* [Provided information]
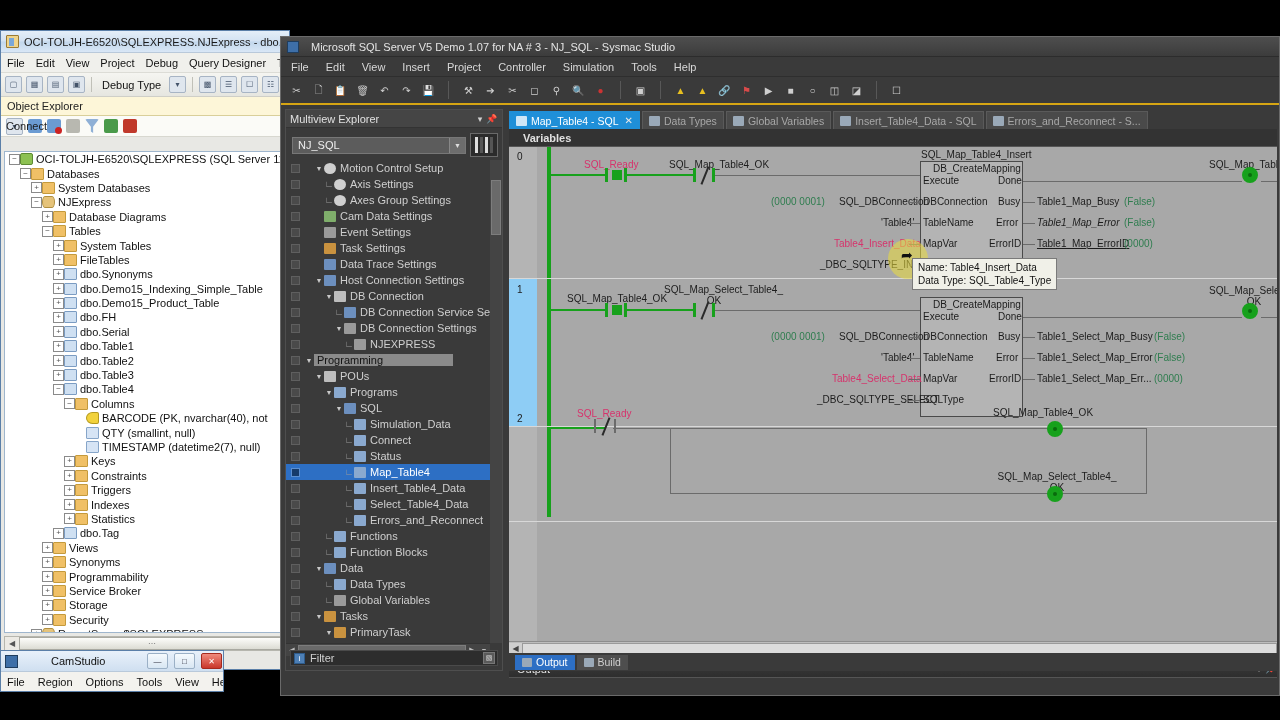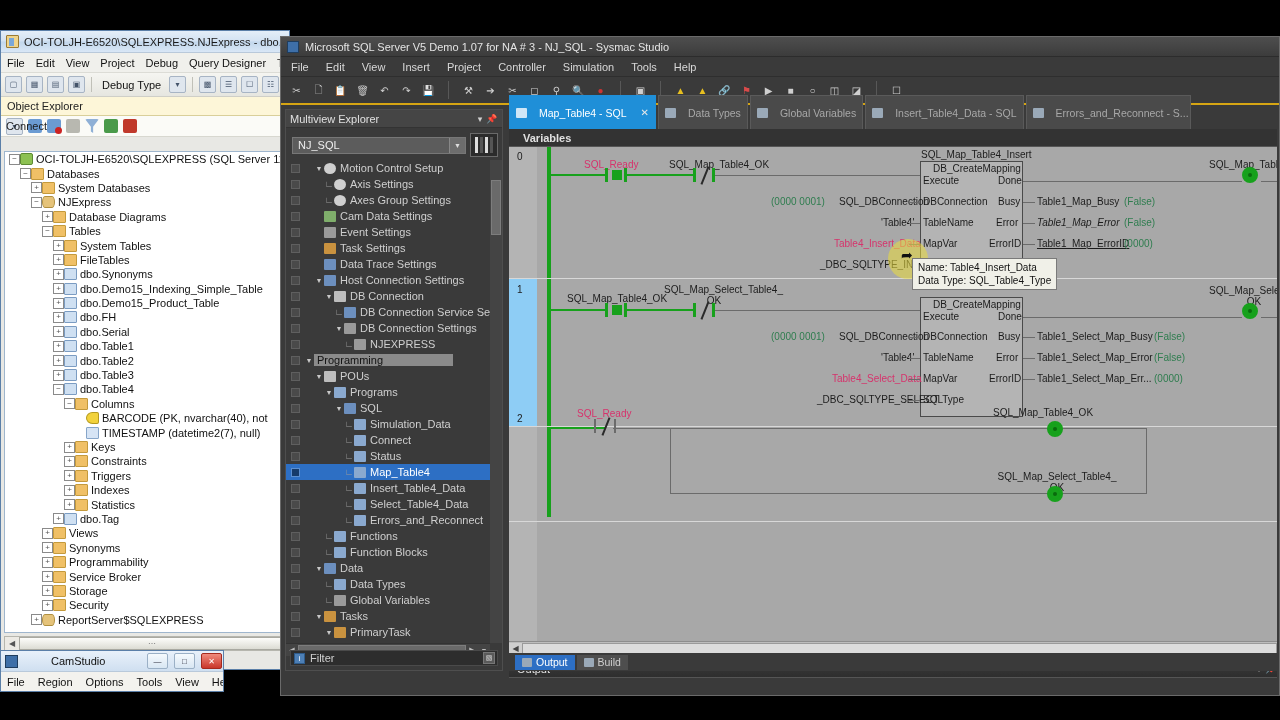--- a/index.html
+++ b/index.html
@@ -101,21 +101,21 @@
 
   
   #sysmac {
     position:absolute; left:280px; top:36px; width:1000px; height:660px;
     background:#3a3a3a; color:#d6d6d6; font-size:11px;
     border:1px solid #6a6a6a;
     overflow:hidden;
   }
   #sy-title {
     height:20px; background:linear-gradient(to bottom,#4e4e4e,#3c3c3c);
-    display:flex; align-items:center; gap:6px; padding-left:6px;
+    display:flex; align-items:center; gap:12px; padding-left:6px;
     border-bottom:1px solid #2c2c2c;
   }
   #sy-title .ico { width:12px;height:12px;background:#3e6fa8;border:1px solid #1f3d5e; }
   #sy-title .ttl { font-size:11px; color:#e4e4e4; white-space:nowrap; }
   #sy-menu {
     height:20px; background:#3a3a3a; display:flex; align-items:center;
     padding-left:10px; gap:17px; font-size:11px; color:#d8d8d8;
     border-bottom:1px solid #2e2e2e;
   }
   #sy-toolbar {
@@ -190,22 +190,22 @@
   #mve-filter .fi { width:11px;height:11px;background:#4d7fb5;border:1px solid #2e5b8b;
     display:flex;align-items:center;justify-content:center;font-size:8px;color:#fff; }
   #mve-filter .sp { flex:1; }
   #mve-filter .fb { width:12px;height:12px;background:#5a5a5a;border:1px solid #777;
     display:flex;align-items:center;justify-content:center;font-size:7px;color:#ddd;margin-right:2px; }
 
   
   #editor { position:absolute; left:228px; right:2px; top:72px; bottom:24px; }
   #tabs { height:20px; display:flex; align-items:flex-end; gap:2px; }
   .tab {
-    height:34px; background:#4a4a4a; border:1px solid #5a5a5a; border-bottom:none;
-    display:flex; align-items:center; gap:12px; padding:0 6px;
+    height:18px; background:#4a4a4a; border:1px solid #5a5a5a; border-bottom:none;
+    display:flex; align-items:center; gap:4px; padding:0 6px;
     font-size:10.5px; color:#a8a8a8; white-space:nowrap; max-width:165px; overflow:hidden;
   }
   .tab.active { background:#1f8fd8; color:#fff; border-color:#1f8fd8; }
   .tab .tico { width:11px;height:10px;background:#9aa9b8;border-radius:1px;flex:0 0 11px; }
   .tab.active .tico { background:#cfe6f7; }
   .tab .x { font-size:10px; color:#e8e8e8; margin-left:2px; }
 
   #varbar {
     height:18px; background:#333; border-bottom:1px solid #555;
     display:flex; align-items:center; padding-left:14px; font-size:11px; color:#e0e0e0;
@@ -441,20 +441,25 @@
         </div>
         <div class="tn" style="padding-left: 59px;">
           <span class="tw box">−</span>
           <span class="ti folder"></span>
           <span class="tlab">Columns</span>
         </div>
         <div class="tn" style="padding-left: 70px;">
           <span class="tw"></span>
           <span class="ti key"></span>
           <span class="tlab">BARCODE (PK, nvarchar(40), not</span>
+        </div>
+        <div class="tn" style="padding-left: 70px;">
+          <span class="tw"></span>
+          <span class="ti col"></span>
+          <span class="tlab">QTY (smallint, null)</span>
         </div>
         <div class="tn" style="padding-left: 70px;">
           <span class="tw"></span>
           <span class="ti col"></span>
           <span class="tlab">TIMESTAMP (datetime2(7), null)</span>
         </div>
         <div class="tn" style="padding-left: 59px;">
           <span class="tw box">+</span>
           <span class="ti folder"></span>
           <span class="tlab">Keys</span>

* [Task instructions]
What is needed is an exact copy of each line from the top of the data above through the line containing "height:20px; background:#3a3a3a; display:flex;", with no pictures.

* [Answer for the task]
--- a/index.html
+++ b/index.html
@@ -101,21 +101,21 @@
 
   
   #sysmac {
     position:absolute; left:280px; top:36px; width:1000px; height:660px;
     background:#3a3a3a; color:#d6d6d6; font-size:11px;
     border:1px solid #6a6a6a;
     overflow:hidden;
   }
   #sy-title {
     height:20px; background:linear-gradient(to bottom,#4e4e4e,#3c3c3c);
-    display:flex; align-items:center; gap:6px; padding-left:6px;
+    display:flex; align-items:center; gap:12px; padding-left:6px;
     border-bottom:1px solid #2c2c2c;
   }
   #sy-title .ico { width:12px;height:12px;background:#3e6fa8;border:1px solid #1f3d5e; }
   #sy-title .ttl { font-size:11px; color:#e4e4e4; white-space:nowrap; }
   #sy-menu {
     height:20px; background:#3a3a3a; display:flex; align-items:center;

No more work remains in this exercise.